| What is being asked |
Among the entries below, only the lines starting at the one with "X114296000Y-113353500D03*" and ending at the one with "X191050000Y-35400000D03*", both included, are to be printed exactly.

○ ○ ○ ○ ○ ○ ○

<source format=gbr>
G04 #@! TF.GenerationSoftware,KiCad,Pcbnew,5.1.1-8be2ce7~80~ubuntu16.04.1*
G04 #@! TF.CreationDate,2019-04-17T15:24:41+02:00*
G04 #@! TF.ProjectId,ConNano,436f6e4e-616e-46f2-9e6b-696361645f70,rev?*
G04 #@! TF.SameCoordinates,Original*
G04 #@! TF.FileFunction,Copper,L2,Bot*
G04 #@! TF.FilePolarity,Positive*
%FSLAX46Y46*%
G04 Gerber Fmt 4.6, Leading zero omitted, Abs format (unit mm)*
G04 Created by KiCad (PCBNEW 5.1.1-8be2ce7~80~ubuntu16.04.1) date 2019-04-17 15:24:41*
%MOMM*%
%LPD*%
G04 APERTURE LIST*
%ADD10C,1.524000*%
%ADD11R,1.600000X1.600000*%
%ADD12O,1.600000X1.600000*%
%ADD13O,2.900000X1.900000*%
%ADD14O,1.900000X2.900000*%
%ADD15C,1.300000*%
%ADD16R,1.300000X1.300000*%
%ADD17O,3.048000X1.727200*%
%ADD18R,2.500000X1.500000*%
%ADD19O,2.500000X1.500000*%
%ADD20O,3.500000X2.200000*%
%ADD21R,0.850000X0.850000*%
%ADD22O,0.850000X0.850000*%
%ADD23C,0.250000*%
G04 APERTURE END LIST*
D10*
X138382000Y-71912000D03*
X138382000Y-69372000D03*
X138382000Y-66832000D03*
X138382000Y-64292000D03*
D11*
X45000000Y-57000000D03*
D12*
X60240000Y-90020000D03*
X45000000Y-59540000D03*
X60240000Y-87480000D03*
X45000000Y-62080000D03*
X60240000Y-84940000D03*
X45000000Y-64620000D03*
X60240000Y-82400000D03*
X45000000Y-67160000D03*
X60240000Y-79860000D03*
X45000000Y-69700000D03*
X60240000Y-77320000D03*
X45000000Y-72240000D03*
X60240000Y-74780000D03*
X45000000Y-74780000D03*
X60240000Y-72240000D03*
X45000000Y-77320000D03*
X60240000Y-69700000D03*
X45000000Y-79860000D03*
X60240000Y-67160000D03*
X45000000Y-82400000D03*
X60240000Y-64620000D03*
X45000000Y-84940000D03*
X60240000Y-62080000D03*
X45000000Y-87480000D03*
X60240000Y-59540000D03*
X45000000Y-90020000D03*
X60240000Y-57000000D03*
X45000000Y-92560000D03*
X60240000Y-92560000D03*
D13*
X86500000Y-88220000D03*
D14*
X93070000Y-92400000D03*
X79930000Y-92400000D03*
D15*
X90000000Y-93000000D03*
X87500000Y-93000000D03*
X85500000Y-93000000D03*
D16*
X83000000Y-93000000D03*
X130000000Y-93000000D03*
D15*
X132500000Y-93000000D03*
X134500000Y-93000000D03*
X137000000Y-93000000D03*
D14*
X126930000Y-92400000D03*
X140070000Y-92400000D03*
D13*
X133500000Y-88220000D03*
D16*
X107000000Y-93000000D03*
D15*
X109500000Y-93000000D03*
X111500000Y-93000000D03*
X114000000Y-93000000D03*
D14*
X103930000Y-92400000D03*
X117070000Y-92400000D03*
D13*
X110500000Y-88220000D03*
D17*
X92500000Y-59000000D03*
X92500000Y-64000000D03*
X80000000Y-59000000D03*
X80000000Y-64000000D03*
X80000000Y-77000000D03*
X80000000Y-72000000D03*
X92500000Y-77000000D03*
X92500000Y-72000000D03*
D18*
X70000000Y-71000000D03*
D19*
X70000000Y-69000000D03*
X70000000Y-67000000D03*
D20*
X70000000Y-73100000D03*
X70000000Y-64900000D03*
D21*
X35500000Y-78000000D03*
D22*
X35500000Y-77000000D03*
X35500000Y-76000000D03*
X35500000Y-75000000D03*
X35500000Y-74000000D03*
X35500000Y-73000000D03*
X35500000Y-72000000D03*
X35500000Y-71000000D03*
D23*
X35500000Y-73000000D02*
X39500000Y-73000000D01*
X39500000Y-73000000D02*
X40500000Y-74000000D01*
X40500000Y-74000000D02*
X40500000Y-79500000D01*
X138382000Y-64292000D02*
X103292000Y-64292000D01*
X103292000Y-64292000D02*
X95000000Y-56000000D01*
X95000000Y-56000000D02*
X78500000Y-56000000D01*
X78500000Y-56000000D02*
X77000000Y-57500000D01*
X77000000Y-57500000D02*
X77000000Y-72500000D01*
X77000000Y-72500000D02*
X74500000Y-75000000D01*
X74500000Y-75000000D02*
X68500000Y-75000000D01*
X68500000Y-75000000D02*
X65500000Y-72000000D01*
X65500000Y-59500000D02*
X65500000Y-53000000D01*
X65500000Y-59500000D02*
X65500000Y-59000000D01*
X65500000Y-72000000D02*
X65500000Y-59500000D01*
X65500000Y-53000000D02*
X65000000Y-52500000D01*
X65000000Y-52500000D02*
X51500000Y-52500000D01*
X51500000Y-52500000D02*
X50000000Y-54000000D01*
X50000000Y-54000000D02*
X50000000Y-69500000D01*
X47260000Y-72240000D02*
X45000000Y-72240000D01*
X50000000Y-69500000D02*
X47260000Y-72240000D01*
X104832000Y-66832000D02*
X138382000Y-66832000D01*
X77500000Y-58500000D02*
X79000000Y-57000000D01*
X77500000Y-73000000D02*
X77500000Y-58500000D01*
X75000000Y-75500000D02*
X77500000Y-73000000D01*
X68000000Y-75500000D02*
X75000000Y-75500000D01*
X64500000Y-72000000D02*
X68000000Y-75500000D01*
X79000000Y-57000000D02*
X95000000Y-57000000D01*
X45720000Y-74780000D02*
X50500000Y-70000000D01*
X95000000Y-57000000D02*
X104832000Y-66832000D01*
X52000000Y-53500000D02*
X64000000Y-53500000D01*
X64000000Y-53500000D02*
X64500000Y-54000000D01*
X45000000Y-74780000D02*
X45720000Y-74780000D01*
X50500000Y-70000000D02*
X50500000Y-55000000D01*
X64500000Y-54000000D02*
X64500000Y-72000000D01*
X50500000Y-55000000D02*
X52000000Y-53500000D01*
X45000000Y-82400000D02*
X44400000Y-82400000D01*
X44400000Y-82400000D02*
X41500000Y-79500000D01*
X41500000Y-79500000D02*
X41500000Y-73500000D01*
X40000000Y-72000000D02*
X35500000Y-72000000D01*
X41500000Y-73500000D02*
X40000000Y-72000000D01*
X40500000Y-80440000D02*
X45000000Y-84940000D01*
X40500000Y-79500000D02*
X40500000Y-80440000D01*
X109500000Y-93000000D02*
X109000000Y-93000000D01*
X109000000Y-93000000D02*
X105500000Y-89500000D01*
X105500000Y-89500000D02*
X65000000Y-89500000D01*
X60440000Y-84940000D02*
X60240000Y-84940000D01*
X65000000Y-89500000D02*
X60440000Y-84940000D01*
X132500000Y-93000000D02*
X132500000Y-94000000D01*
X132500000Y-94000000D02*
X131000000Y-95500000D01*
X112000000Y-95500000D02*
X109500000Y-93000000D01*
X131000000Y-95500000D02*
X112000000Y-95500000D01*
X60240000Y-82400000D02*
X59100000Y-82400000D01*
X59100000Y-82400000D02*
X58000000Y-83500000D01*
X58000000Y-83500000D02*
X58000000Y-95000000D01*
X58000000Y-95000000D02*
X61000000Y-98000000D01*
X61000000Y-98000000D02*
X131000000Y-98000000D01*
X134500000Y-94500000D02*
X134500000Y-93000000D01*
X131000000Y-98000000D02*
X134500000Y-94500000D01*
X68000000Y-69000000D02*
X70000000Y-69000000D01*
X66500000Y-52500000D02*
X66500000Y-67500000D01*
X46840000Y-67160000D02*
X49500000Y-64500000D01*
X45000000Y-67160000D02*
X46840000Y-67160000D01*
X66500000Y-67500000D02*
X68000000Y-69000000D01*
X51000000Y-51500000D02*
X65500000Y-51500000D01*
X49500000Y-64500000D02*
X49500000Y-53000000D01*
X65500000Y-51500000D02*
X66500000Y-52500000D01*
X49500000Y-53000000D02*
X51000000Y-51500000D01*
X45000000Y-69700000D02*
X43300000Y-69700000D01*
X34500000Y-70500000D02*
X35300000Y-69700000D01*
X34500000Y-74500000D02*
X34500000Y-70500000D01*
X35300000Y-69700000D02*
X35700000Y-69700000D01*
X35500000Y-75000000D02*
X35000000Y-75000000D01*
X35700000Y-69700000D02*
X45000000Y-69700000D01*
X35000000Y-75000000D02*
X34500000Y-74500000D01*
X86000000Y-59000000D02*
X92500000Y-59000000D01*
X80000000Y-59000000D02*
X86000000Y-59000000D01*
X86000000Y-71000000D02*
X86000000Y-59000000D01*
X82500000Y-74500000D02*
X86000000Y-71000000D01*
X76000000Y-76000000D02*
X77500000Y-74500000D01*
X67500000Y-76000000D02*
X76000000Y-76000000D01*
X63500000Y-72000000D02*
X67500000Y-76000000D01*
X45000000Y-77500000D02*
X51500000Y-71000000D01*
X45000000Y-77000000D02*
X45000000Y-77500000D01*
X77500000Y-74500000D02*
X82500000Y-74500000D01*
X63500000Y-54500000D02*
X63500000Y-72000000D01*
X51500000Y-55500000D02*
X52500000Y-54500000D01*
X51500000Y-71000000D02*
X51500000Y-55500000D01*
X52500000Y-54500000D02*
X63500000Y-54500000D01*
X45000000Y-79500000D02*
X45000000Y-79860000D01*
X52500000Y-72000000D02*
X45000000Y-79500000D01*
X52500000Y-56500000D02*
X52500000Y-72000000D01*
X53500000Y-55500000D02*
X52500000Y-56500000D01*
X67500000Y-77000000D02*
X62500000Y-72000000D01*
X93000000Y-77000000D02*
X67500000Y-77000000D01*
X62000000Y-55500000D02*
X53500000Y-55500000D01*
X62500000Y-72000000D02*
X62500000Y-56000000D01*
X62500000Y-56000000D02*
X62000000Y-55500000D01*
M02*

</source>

○ ○ ○ ○ ○ ○ ○

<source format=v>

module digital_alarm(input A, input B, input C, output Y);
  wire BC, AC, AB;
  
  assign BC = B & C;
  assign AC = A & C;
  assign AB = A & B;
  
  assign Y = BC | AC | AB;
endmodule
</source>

○ ○ ○ ○ ○ ○ ○

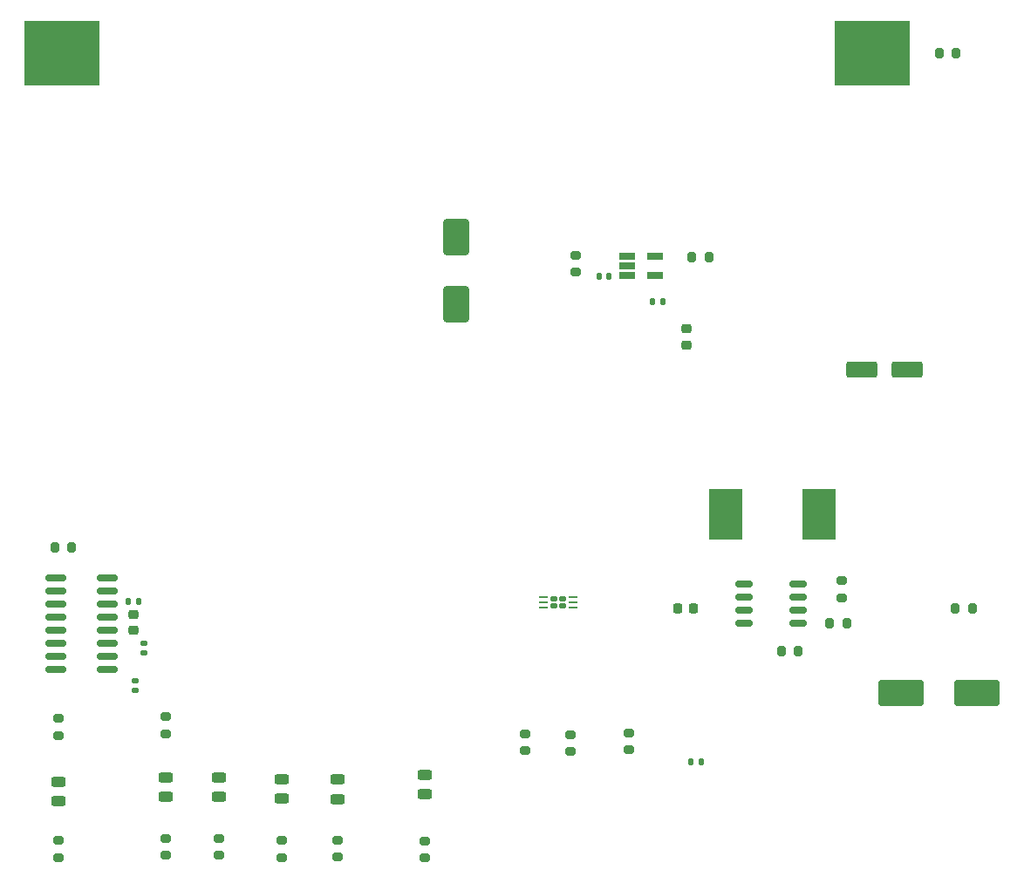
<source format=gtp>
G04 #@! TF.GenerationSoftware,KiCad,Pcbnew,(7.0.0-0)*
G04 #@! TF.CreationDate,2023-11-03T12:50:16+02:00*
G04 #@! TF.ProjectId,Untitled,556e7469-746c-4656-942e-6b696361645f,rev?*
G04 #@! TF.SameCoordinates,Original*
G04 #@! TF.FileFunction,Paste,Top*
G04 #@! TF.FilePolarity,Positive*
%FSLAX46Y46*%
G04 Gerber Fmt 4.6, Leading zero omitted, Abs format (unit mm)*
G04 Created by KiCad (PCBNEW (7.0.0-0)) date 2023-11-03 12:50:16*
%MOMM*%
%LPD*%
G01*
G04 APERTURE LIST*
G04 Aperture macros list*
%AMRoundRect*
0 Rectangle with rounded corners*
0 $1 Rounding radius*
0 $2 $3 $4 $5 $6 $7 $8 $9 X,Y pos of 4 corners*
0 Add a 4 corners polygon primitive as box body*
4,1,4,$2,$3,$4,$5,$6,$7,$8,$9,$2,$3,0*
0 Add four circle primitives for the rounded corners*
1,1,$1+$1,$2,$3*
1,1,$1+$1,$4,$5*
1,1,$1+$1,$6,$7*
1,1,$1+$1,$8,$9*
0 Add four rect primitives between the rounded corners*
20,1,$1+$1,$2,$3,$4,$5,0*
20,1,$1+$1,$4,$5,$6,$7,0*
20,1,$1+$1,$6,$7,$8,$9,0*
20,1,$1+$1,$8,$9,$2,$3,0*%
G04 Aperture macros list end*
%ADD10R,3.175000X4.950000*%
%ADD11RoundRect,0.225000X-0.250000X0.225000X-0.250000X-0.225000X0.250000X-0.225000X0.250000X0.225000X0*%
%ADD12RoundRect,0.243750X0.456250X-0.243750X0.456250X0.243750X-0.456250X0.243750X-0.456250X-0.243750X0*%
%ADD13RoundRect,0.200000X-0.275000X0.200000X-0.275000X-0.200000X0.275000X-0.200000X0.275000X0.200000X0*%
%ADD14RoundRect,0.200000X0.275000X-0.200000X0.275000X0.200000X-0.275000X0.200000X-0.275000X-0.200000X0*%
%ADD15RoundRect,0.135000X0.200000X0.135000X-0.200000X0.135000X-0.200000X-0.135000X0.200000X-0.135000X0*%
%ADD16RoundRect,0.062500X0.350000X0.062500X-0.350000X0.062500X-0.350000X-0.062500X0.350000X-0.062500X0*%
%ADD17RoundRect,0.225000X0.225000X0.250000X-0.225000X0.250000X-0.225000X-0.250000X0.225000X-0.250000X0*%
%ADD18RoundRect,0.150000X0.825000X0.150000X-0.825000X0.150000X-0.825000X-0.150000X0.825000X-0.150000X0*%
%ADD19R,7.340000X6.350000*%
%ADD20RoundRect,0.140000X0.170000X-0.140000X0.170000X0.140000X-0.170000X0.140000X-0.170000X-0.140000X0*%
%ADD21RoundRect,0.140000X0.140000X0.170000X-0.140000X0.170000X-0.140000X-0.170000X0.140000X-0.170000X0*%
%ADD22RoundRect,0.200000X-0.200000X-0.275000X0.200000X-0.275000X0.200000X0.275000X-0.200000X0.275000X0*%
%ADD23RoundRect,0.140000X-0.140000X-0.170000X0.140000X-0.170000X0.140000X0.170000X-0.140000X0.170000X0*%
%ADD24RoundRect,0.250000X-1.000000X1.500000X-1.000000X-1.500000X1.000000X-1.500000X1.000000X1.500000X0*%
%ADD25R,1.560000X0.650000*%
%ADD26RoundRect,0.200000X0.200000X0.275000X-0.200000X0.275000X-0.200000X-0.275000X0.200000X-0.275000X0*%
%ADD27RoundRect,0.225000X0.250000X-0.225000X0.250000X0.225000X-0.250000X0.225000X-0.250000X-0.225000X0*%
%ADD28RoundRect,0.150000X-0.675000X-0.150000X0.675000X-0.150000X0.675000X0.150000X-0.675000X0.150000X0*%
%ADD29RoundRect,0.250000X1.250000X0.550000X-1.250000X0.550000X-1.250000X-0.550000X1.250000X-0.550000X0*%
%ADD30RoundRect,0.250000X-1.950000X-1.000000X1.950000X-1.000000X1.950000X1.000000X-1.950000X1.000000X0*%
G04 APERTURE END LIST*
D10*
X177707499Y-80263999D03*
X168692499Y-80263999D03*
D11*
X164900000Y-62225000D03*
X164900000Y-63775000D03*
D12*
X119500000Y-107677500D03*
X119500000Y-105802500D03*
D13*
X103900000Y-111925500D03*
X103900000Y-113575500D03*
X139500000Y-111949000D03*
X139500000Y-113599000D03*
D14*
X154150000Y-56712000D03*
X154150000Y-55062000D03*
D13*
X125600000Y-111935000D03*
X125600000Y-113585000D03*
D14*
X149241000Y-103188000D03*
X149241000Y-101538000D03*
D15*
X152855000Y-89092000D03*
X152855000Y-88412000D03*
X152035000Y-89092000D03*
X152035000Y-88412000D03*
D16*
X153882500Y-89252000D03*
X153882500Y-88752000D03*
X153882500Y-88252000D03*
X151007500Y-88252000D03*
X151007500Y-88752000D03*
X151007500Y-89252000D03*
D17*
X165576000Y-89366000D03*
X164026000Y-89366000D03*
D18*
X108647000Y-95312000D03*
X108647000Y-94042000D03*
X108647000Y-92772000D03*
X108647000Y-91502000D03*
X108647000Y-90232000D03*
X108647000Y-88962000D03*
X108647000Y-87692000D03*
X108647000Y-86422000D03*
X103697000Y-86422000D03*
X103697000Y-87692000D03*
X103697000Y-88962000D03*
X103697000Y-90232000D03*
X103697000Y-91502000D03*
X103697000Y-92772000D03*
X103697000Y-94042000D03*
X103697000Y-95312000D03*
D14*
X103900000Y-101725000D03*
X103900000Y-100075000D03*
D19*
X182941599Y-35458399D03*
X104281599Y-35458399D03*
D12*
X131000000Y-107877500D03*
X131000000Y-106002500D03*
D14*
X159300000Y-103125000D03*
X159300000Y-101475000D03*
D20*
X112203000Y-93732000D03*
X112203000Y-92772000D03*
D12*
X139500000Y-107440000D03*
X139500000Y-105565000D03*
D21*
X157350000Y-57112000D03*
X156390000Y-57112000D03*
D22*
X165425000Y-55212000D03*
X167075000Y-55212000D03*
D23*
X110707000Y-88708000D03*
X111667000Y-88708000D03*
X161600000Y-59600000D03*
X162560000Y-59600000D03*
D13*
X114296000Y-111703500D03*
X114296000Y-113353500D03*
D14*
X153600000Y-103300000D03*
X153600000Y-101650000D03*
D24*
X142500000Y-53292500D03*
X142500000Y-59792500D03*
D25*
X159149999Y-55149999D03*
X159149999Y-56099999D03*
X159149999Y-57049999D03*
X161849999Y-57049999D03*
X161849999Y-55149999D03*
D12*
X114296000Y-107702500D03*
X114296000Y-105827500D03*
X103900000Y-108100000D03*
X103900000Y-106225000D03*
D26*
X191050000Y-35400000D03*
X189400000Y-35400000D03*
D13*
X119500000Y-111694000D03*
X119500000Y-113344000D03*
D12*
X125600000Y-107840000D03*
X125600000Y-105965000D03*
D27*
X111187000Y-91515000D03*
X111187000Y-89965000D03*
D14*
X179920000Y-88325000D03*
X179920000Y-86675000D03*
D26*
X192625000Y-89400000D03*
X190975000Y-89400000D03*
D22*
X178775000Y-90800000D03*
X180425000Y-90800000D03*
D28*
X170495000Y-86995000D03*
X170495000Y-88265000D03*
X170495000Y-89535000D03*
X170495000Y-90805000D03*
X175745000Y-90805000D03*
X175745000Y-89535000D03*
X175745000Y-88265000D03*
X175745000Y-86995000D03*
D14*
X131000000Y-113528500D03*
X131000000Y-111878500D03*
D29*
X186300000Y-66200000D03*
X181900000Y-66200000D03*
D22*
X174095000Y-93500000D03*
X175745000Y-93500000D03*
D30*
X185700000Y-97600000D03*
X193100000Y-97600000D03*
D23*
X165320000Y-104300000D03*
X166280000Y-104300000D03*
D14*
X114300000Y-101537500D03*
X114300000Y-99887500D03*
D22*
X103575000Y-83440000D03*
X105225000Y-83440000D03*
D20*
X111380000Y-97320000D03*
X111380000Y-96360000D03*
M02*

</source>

○ ○ ○ ○ ○ ○ ○

| Solution for this problem |
X114296000Y-113353500D03*
D14*
X153600000Y-103300000D03*
X153600000Y-101650000D03*
D24*
X142500000Y-53292500D03*
X142500000Y-59792500D03*
D25*
X159149999Y-55149999D03*
X159149999Y-56099999D03*
X159149999Y-57049999D03*
X161849999Y-57049999D03*
X161849999Y-55149999D03*
D12*
X114296000Y-107702500D03*
X114296000Y-105827500D03*
X103900000Y-108100000D03*
X103900000Y-106225000D03*
D26*
X191050000Y-35400000D03*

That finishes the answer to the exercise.